Records for processing |
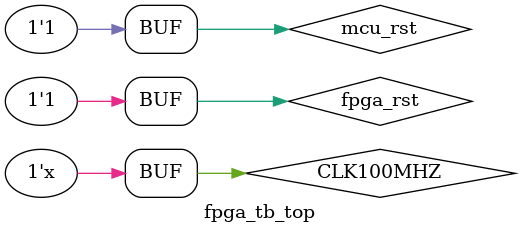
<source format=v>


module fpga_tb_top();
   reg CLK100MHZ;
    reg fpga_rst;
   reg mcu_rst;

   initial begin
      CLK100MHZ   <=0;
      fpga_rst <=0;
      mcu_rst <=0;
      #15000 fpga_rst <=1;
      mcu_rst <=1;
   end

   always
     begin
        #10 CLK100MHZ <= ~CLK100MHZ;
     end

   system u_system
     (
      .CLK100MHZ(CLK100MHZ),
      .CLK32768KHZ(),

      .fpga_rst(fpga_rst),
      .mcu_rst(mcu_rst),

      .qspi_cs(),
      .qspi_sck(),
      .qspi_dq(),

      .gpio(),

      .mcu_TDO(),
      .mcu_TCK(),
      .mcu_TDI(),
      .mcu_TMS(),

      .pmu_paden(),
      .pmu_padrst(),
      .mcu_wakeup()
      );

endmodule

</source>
* * *
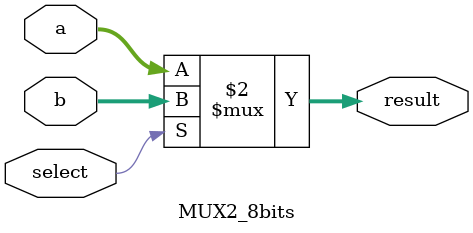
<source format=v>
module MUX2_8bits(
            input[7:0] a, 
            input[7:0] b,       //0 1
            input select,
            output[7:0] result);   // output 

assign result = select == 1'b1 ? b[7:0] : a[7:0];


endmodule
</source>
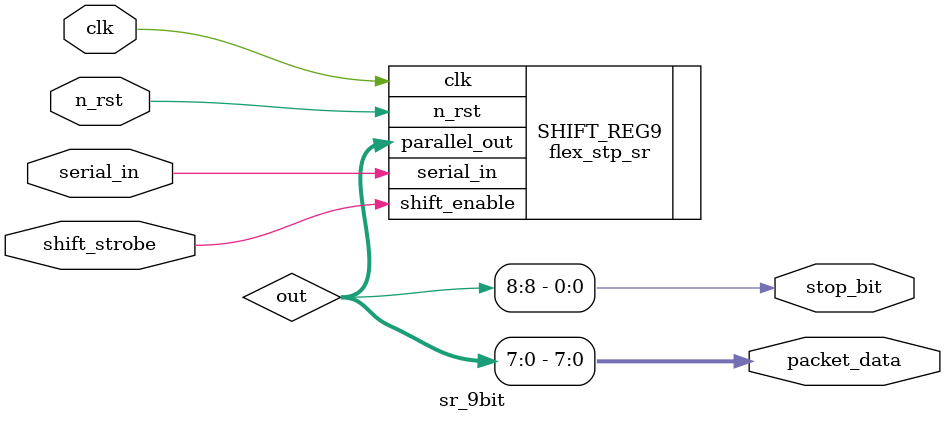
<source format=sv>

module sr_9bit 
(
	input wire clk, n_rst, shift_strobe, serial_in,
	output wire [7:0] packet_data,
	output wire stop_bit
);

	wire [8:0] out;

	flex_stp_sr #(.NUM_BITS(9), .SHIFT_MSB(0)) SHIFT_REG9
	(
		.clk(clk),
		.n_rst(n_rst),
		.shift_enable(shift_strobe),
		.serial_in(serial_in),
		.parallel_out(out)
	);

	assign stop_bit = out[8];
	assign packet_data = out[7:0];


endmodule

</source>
--
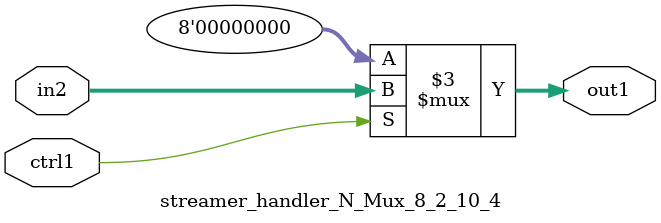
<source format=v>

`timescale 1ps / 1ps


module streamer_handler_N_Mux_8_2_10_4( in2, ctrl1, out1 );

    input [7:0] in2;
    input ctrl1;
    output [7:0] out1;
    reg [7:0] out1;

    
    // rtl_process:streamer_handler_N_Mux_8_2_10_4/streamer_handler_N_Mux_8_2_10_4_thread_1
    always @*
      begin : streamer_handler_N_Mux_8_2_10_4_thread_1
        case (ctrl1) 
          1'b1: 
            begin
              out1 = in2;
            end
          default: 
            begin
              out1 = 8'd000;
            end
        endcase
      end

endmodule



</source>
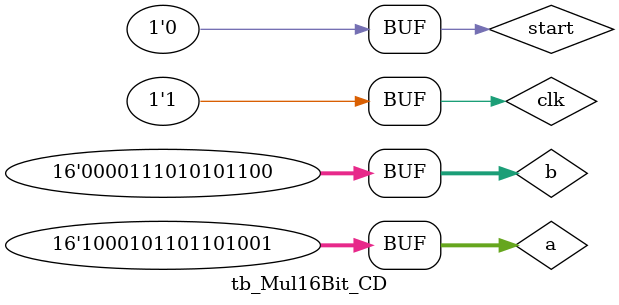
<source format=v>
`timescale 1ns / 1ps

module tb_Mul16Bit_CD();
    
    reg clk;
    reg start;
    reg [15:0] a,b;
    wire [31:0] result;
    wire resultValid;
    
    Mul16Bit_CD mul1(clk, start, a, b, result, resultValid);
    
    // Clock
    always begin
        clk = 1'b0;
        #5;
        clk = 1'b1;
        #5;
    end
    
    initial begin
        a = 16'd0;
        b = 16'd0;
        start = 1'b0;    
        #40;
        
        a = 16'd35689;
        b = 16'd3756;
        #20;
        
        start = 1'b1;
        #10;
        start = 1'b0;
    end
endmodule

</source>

What you have to do | Search the listing for the word "wire", and copy every line in which it is found.

Solution for this task |
	input wire clk, n_rst, shift_strobe, serial_in,
	output wire [7:0] packet_data,
	output wire stop_bit
	wire [8:0] out;
    wire [31:0] result;
    wire resultValid;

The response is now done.